I’m skeptical, but I’m going to reserve judgment. The DMG may well have advice that isn’t in the preview on deviating from the strict schedule of magic item acquisition. I hope it does.

What does bother me, though, is this quote from today’s excerpt (accompanying a table of magic item market prices):

The sale price of a magic item (the amount a PC gets from either selling or disenchanting an item) is one-fifth of the purchase price. . . Prices shown are the base market price for the items. The actual cost to purchase a magic item depends on supply and demand and might be 10 to 40 percent more than the base market price.

In 3.x, it was assumed you could sell a magic item for half the market price. This was a kludge, but it worked as a guideline. If PCs went to the effort of trying to get a good price, they could… and it wouldn’t disrupt things much.

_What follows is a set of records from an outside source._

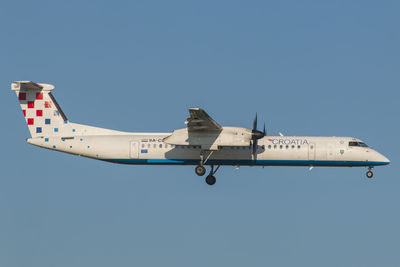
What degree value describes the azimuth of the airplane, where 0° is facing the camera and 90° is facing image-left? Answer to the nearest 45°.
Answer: approximately 270°
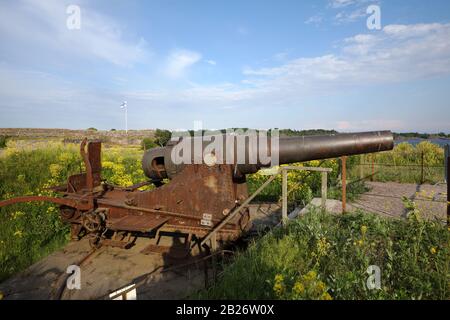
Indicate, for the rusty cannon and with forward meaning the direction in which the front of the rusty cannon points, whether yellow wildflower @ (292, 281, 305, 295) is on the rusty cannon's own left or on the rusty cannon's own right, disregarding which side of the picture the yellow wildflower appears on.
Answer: on the rusty cannon's own right

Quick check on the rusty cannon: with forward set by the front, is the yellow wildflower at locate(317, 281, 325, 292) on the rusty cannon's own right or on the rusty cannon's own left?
on the rusty cannon's own right

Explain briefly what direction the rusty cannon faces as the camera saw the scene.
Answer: facing to the right of the viewer
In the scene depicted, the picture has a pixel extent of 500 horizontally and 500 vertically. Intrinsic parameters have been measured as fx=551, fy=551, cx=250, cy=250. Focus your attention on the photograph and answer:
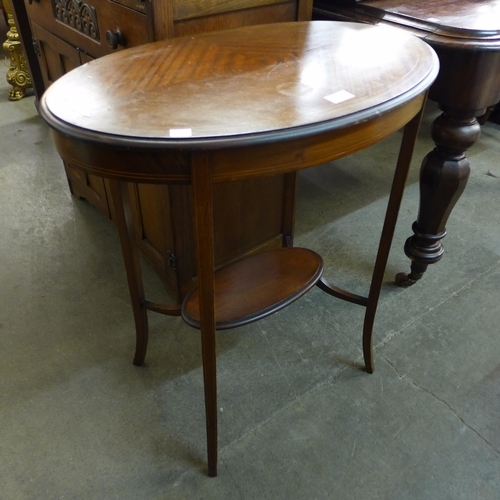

Mostly, though, they didn’t bother. They took what they could get easily and didn’t spend the time or effort on shopping an item around.

Of course, with the ‘new’ system, a magic item might sell for as much as SEVEN TIMES what the PCs can easily get for it. Presumably, it will be possible for some PCs to have mercantile skills. It would bother me if the rules (and built-in balance) of the game don’t allow players to get reasonable prices for things if they really tried… and I worry that with the increased difference between sale and purchase price, PCs will have a dramatically increased incentive to try…

I hope this isn’t an issue, but I am a bit concerned.